Hasler, N., Stoll, C., Sunkel, M., Rosenhahn, B., & Seidel, H.-P. (2009). A Statistical Model of Human Pose and Body Shape. In Computer Graphics Forum (Proc. EUROGRAPHICS) (pp. 337-346). Oxford, UK: Blackwell.


Cite as: https://hdl.handle.net/11858/00-001M-0000-000F-1982-E
Abstract
Generation and animation of realistic humans is an essential part of many projects in today’s media industry. Especially, the games and special effects industry heavily depend on realistic human animation.
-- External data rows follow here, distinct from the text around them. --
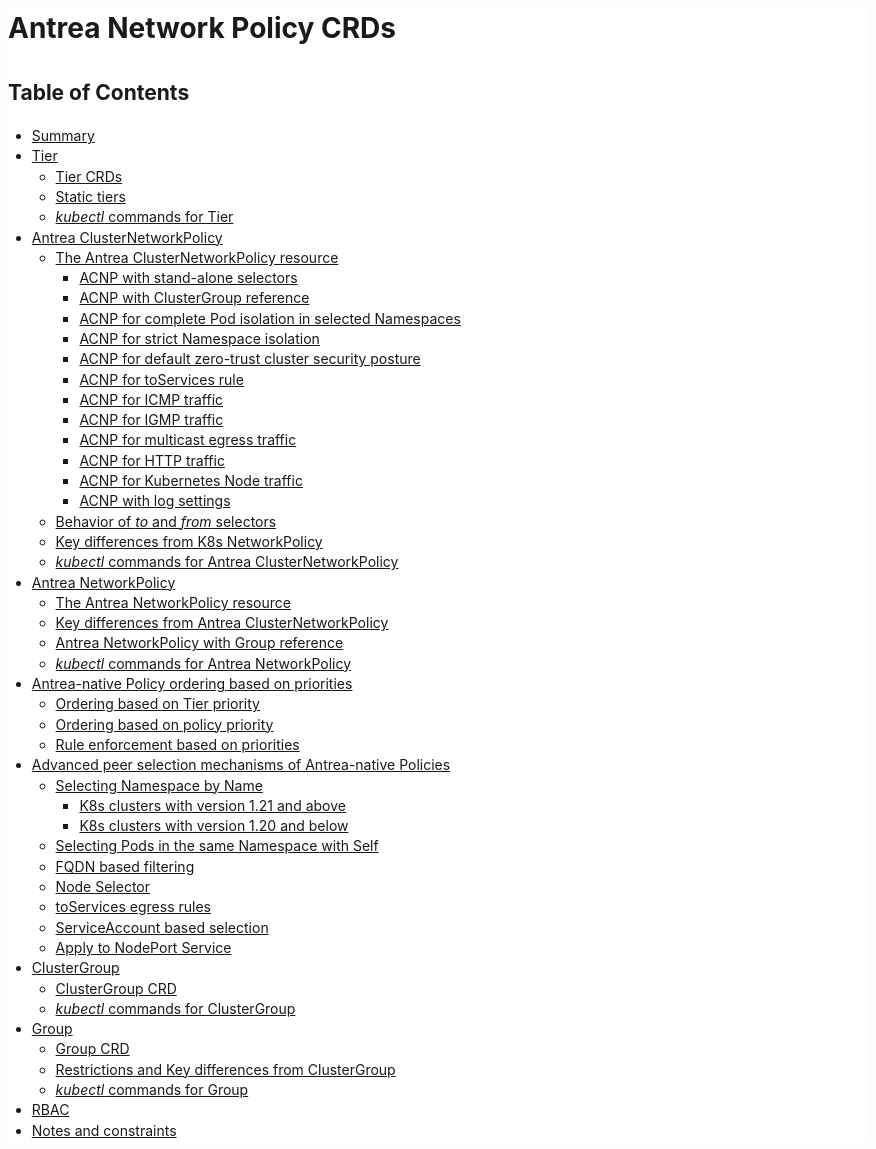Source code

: # Antrea Network Policy CRDs

## Table of Contents


- [Summary](#summary)
- [Tier](#tier)
  - [Tier CRDs](#tier-crds)
  - [Static tiers](#static-tiers)
  - [<em>kubectl</em> commands for Tier](#kubectl-commands-for-tier)
- [Antrea ClusterNetworkPolicy](#antrea-clusternetworkpolicy)
  - [The Antrea ClusterNetworkPolicy resource](#the-antrea-clusternetworkpolicy-resource)
    - [ACNP with stand-alone selectors](#acnp-with-stand-alone-selectors)
    - [ACNP with ClusterGroup reference](#acnp-with-clustergroup-reference)
    - [ACNP for complete Pod isolation in selected Namespaces](#acnp-for-complete-pod-isolation-in-selected-namespaces)
    - [ACNP for strict Namespace isolation](#acnp-for-strict-namespace-isolation)
    - [ACNP for default zero-trust cluster security posture](#acnp-for-default-zero-trust-cluster-security-posture)
    - [ACNP for toServices rule](#acnp-for-toservices-rule)
    - [ACNP for ICMP traffic](#acnp-for-icmp-traffic)
    - [ACNP for IGMP traffic](#acnp-for-igmp-traffic)
    - [ACNP for multicast egress traffic](#acnp-for-multicast-egress-traffic)
    - [ACNP for HTTP traffic](#acnp-for-http-traffic)
    - [ACNP for Kubernetes Node traffic](#acnp-for-kubernetes-node-traffic)
    - [ACNP with log settings](#acnp-with-log-settings)
  - [Behavior of <em>to</em> and <em>from</em> selectors](#behavior-of-to-and-from-selectors)
  - [Key differences from K8s NetworkPolicy](#key-differences-from-k8s-networkpolicy)
  - [<em>kubectl</em> commands for Antrea ClusterNetworkPolicy](#kubectl-commands-for-antrea-clusternetworkpolicy)
- [Antrea NetworkPolicy](#antrea-networkpolicy)
  - [The Antrea NetworkPolicy resource](#the-antrea-networkpolicy-resource)
  - [Key differences from Antrea ClusterNetworkPolicy](#key-differences-from-antrea-clusternetworkpolicy)
  - [Antrea NetworkPolicy with Group reference](#antrea-networkpolicy-with-group-reference)
  - [<em>kubectl</em> commands for Antrea NetworkPolicy](#kubectl-commands-for-antrea-networkpolicy)
- [Antrea-native Policy ordering based on priorities](#antrea-native-policy-ordering-based-on-priorities)
  - [Ordering based on Tier priority](#ordering-based-on-tier-priority)
  - [Ordering based on policy priority](#ordering-based-on-policy-priority)
  - [Rule enforcement based on priorities](#rule-enforcement-based-on-priorities)
- [Advanced peer selection mechanisms of Antrea-native Policies](#advanced-peer-selection-mechanisms-of-antrea-native-policies)
  - [Selecting Namespace by Name](#selecting-namespace-by-name)
    - [K8s clusters with version 1.21 and above](#k8s-clusters-with-version-121-and-above)
    - [K8s clusters with version 1.20 and below](#k8s-clusters-with-version-120-and-below)
  - [Selecting Pods in the same Namespace with Self](#selecting-pods-in-the-same-namespace-with-self)
  - [FQDN based filtering](#fqdn-based-filtering)
  - [Node Selector](#node-selector)
  - [toServices egress rules](#toservices-egress-rules)
  - [ServiceAccount based selection](#serviceaccount-based-selection)
  - [Apply to NodePort Service](#apply-to-nodeport-service)
- [ClusterGroup](#clustergroup)
  - [ClusterGroup CRD](#clustergroup-crd)
  - [<em>kubectl</em> commands for ClusterGroup](#kubectl-commands-for-clustergroup)
- [Group](#group)
  - [Group CRD](#group-crd)
  - [Restrictions and Key differences from ClusterGroup](#restrictions-and-key-differences-from-clustergroup)
  - [<em>kubectl</em> commands for Group](#kubectl-commands-for-group)
- [RBAC](#rbac)
- [Notes and constraints](#notes-and-constraints)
In this work a unified model that describes both, human pose and body shape is introduced which allows us to accurately model muscle deformations not only as a function of pose but also dependent on the physique of the subject. Coupled with the model’s ability to generate arbitrary human body shapes, it severely simplifies the generation of highly realistic character animations. A learning based approach is trained on approximately 550 full body 3D laser scans taken of 114 subjects. Scan registration is performed using a non-rigid deformation technique. Then, a rotation invariant encoding of the acquired exemplars permits the computation of a statistical model that simultaneously encodes pose and body shape. Finally, morphing or generating meshes according to several constraints simultaneously can be achieved by training semantically meaningful regressors.